DOCUMENT SEGMENT -
Theoretical Outcomes

With that all in mind, let’s compare (at a theoretical level) outcomes of the present settings versus the proposed alteration.

Present Settings

All quizzers have an equal “foreign translation confusion” level in every quiz in a given meet.
- The degree to which this is demotivational is difficult, perhaps impossible to accurately measure, but it seems reasonable to assume there would be a non-zero level of resulting demotivation.
- But whatever this level of demotivation is, it’s consistent for all quizzers.
No trigger events due to any foreign translation confusion are equal across all teams.
Minority translation quizzers have “sloping slower” competition (i.e. as the region’s strength increases, prompts are triggered faster, and therefore the delta difficulty of pick up of foreign queries becomes higher relative to local) for local translation queries across a meet on average relative to majority translation quizzers.
- A minority translation quizzer in a 2-teams-majority-versus-1-team-minority quiz will have a 2-query local recognition advantage.

Proposed Alteration

Majority translation quizzers will experience a lower cumulative “foreign translation confusion” level across the whole of a meet.

EXERCISE - In the section on theoretical outcomes, explain why the present settings leave every quizzer with the same level of demotivation from foreign translation confusion.

PROVIDED INFORMATION -
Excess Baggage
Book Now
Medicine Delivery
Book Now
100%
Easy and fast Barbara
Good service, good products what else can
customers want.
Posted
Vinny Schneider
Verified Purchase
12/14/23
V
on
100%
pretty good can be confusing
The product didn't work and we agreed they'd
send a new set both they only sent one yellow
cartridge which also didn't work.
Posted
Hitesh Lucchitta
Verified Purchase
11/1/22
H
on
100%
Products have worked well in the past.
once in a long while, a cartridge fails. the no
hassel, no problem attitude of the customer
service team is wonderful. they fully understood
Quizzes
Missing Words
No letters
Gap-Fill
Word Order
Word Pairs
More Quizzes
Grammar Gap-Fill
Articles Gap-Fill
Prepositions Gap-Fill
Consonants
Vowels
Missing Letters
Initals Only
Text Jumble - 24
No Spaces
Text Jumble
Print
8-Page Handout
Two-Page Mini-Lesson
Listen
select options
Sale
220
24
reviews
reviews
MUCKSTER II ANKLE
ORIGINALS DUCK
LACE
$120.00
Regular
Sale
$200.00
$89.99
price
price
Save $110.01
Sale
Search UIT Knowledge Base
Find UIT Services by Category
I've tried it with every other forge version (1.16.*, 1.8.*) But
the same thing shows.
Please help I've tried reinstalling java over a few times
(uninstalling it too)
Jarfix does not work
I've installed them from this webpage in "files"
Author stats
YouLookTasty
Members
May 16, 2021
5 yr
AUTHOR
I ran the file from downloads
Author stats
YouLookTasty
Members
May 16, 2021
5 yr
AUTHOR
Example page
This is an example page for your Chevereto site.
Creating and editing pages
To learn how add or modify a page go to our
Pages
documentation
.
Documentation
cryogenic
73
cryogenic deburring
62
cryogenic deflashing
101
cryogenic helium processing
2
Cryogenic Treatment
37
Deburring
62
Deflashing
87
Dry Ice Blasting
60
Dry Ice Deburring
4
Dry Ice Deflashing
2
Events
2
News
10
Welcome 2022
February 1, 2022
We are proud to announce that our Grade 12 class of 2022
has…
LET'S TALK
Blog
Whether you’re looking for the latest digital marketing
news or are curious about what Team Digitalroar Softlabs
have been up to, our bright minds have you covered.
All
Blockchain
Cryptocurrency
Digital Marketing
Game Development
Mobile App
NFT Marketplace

PROBLEM SOLUTION - Under the present settings, all quizzers have an equal "foreign translation confusion" level in every quiz in a given meet. So whatever demotivation results is the same for every quizzer, even though its degree may be difficult or impossible to measure accurately.